第36話:彼らの思惑と期待

 窓から入ってくる陽光もあって、ゴリクマさんの笑顔はまぶしい。心なしかその服をパツパツにしている肉体もテラテラと黒光りしているように見える。


「よかった、問題なく校内に入れたんですね。最近は外の人が入ってくる事に対して厳しいって聞いてたので」

「HAHAHA! なあに、その辺は心配してなかったさ。ワタシはここのOBだし、それに」


 ゴリクマさんがクイッと親指で示した方向には、水泳部コーチがいた。


「半ば偶然とはいえ、よく知ってるヤツもいたしNE」

「コーチと知り合いなんですか?」

「腐れ縁というかなんというか……そうさな。昔はキミと赤柴くんのような関係だったと言えば伝わるかい」

「……なるほど」


 コーチはじっと元哉のウォームアップをチェックしているようだ。こっちを無視しているように感じるのは、ゴリクマさんがいるからだろうか。

 

「可愛い教え子がワタシにとられて拗ねてるだけだYO。……さしずめ、なんで自分に相談しに来なかったんだと思ってるんだろうが」

「うっ、怒ってますかね? ゴリクマさんとコーチが知り合いだと事前に知ってたらまだ配慮もできたんでしょうが……」


 コーチからすれば、俺は教え子でありオーバーワークによる故障を見抜けなかった相手でもある。そんなヤツがいざ復帰したいと言い出してから二週間の間、実は自分も知ってるヤツに見てもらっていたと知ったらどう感じるか。

 想像するのは難しくはない。つうか、俺なら少なからず思うところがあるだろう。


「気にしない気にしない! 向こうは元哉くんに付いて、ワタシが鳶瑞くんに付いたんだからイーブンさ。大体そんなに気になるならキミが復帰を決めた時点でコーチ側から声をかければよかったのさ」

「……ですかね」

「そうですとも。さっ、今からでも柔軟のサポートをしてあげよう」


 そう言ったゴリクマさんは、座って両足を前に伸ばしている俺の背中を押そうとしてくれる。ありがたくその補助を受けていると、背後のマッチョメンはさらにこう付け足した。


「今の内に気になるところがあれば言ってくれ。……必ずキミを万全の体勢で勝負に送ってみせるYO」

「――ありがとうございます」


 大きて力強い掌からパワーを貰いながら、俺は大きな感謝を述べた。



 ◇◇◇==side:零斗

 

「……故障は本当に治ったんだね」


 僕の視線の先。元哉とは真反対のコース。

 僕は、ウォーミングアップとして身体を動かしている鳶瑞 博武の泳ぎを見ていた

 少なくともどこか痛めているようには見えない。

 本当にあいつは戻る気なんだ、この水泳部に。そう思うと嬉しくなるが、同時に少し残念でもあった。

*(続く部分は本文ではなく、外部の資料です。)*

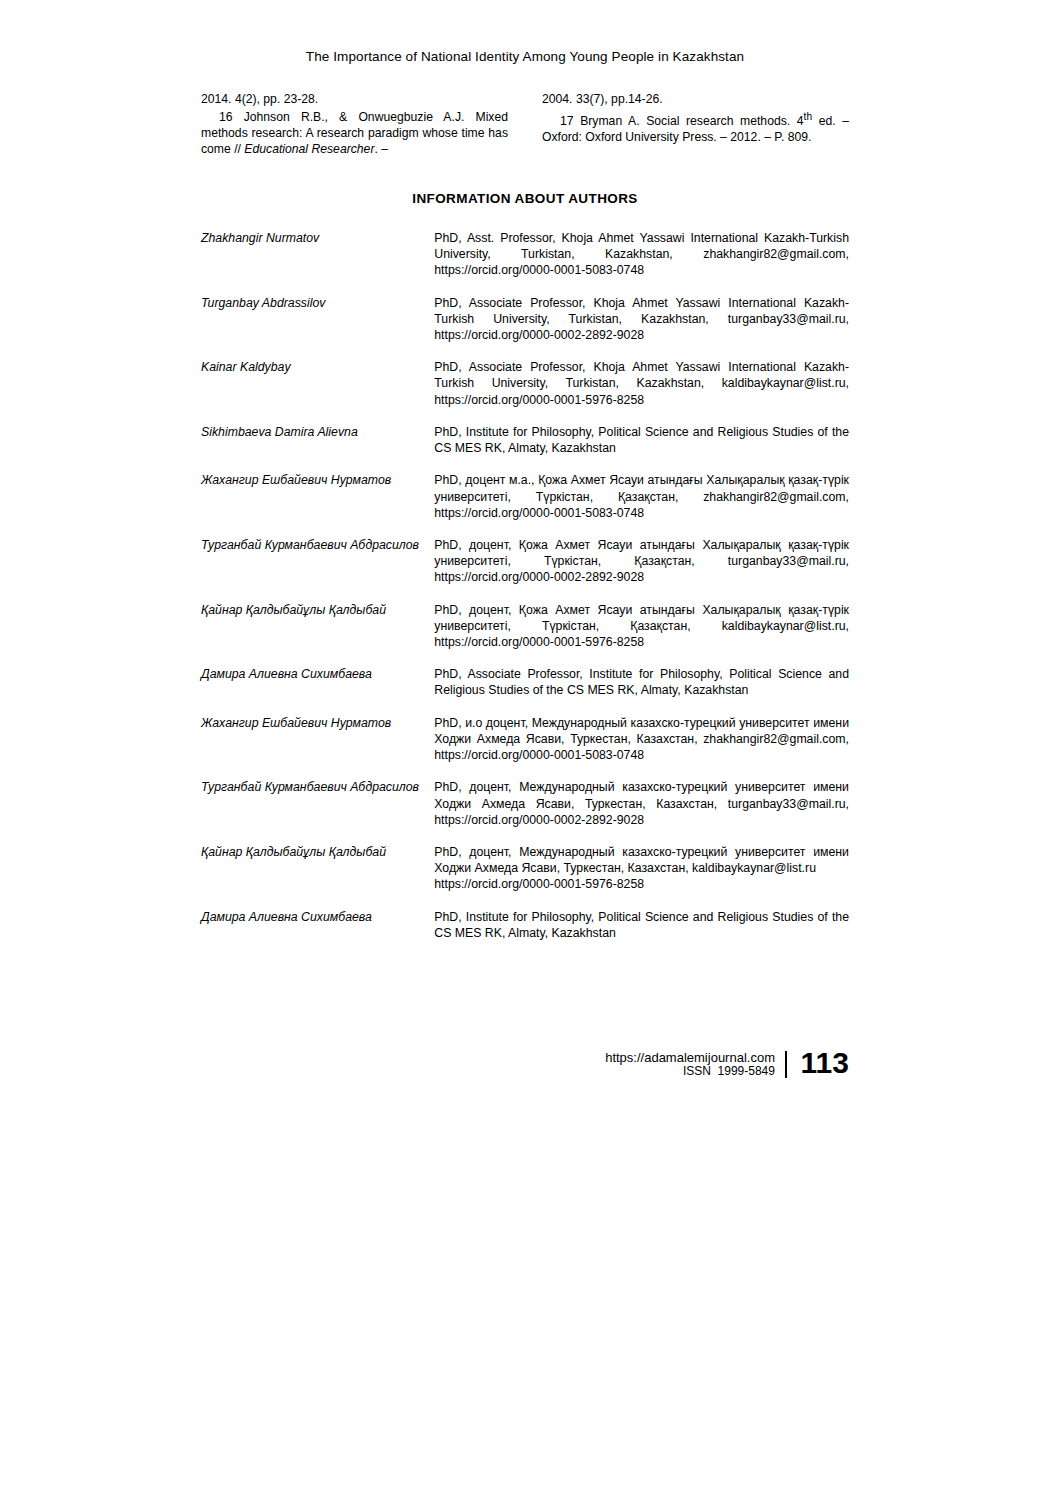The Importance of National Identity Among Young People in Kazakhstan
2014. 4(2), pp. 23-28.
16 Johnson R.B., & Onwuegbuzie A.J. Mixed methods research: A research paradigm whose time has come // Educational Researcher. –
2004. 33(7), pp.14-26.
17 Bryman A. Social research methods. 4th ed. – Oxford: Oxford University Press. – 2012. – P. 809.
INFORMATION ABOUT AUTHORS
| Zhakhangir Nurmatov | PhD, Asst. Professor, Khoja Ahmet Yassawi International Kazakh-Turkish University, Turkistan, Kazakhstan, zhakhangir82@gmail.com, https://orcid.org/0000-0001-5083-0748 |
| Turganbay Abdrassilov | PhD, Associate Professor, Khoja Ahmet Yassawi International Kazakh-Turkish University, Turkistan, Kazakhstan, turganbay33@mail.ru, https://orcid.org/0000-0002-2892-9028 |
| Kainar Kaldybay | PhD, Associate Professor, Khoja Ahmet Yassawi International Kazakh-Turkish University, Turkistan, Kazakhstan, kaldibaykaynar@list.ru, https://orcid.org/0000-0001-5976-8258 |
| Sikhimbaeva Damira Alievna | PhD, Institute for Philosophy, Political Science and Religious Studies of the CS MES RK, Almaty, Kazakhstan |
| Жахангир Ешбайевич Нурматов | PhD, доцент м.а., Қожа Ахмет Ясауи атындағы Халықаралық қазақ-түрік университеті, Түркістан, Қазақстан, zhakhangir82@gmail.com, https://orcid.org/0000-0001-5083-0748 |
| Турганбай Курманбаевич Абдрасилов | PhD, доцент, Қожа Ахмет Ясауи атындағы Халықаралық қазақ-түрік университеті, Түркістан, Қазақстан, turganbay33@mail.ru, https://orcid.org/0000-0002-2892-9028 |
| Қайнар Қалдыбайұлы Қалдыбай | PhD, доцент, Қожа Ахмет Ясауи атындағы Халықаралық қазақ-түрік университеті, Түркістан, Қазақстан, kaldibaykaynar@list.ru, https://orcid.org/0000-0001-5976-8258 |
| Дамира Алиевна Сихимбаева | PhD, Associate Professor, Institute for Philosophy, Political Science and Religious Studies of the CS MES RK, Almaty, Kazakhstan |
| Жахангир Ешбайевич Нурматов | PhD, и.о доцент, Международный казахско-турецкий университет имени Ходжи Ахмеда Ясави, Туркестан, Казахстан, zhakhangir82@gmail.com, https://orcid.org/0000-0001-5083-0748 |
| Турганбай Курманбаевич Абдрасилов | PhD, доцент, Международный казахско-турецкий университет имени Ходжи Ахмеда Ясави, Туркестан, Казахстан, turganbay33@mail.ru, https://orcid.org/0000-0002-2892-9028 |
| Қайнар Қалдыбайұлы Қалдыбай | PhD, доцент, Международный казахско-турецкий университет имени Ходжи Ахмеда Ясави, Туркестан, Казахстан, kaldibaykaynar@list.ru https://orcid.org/0000-0001-5976-8258 |
| Дамира Алиевна Сихимбаева | PhD, Institute for Philosophy, Political Science and Religious Studies of the CS MES RK, Almaty, Kazakhstan |
https://adamalemijournal.com
ISSN 1999-5849 113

「仕方ないことなんだろうけど……やっぱり直視しづらいな」


 可能な限り確かめるために手元のストップウォッチで博武のタイムを計った。

 その結果は重い空気を言葉に乗せてしまうもの。


 博武のタイムは――以前よりも遅かった。

 

 元哉同様に、僕も博武との付き合いは長い。

 だからあいつがどれだけ上手く泳げて、どれだけ皆の期待を背負っていたかはわかっているつもりだ。


 ソレが、博武を気負わせてしまった事も……。

 博武があんなに好きだった水泳から離れてしまうキッカケを作ってしまった事実もだ。


 それでも復帰を望んだと知った時は本当に嬉しかった。

 元哉が納得しないのもわかっていたので、こんなイベントを――僕らが事ある度に昔から何度も繰り返してきた勝負を提案したりもした。

 少し……いや大分博武には不利な状況だろうけども。それはまあ、しばらくの間ロクに顔もみせなかった分と随分派手で可愛い女連れできたツケとして許容してもらおう。


 それに……。


「博武なら、もしかしなくても――」


 どうにかできるんじゃないかと考えてしまう。

 それだけの物をあいつは持っているはずなのだからと。


 以前と比べても随分のびのびと泳ぐ。

 そんな勝負前のひと泳ぎを終えるであろう博武に合わせて、再びタイムを計った。


 そして密かに驚く。

 表示されたその数字の羅列は――――あいつがさっきよりも速くなっていると示していたから。


「……それじゃあそろそろ! 博武と元哉はスタート位置の方に集まってくれ!」


 これは、もしかすると、もしかするかもしれないね。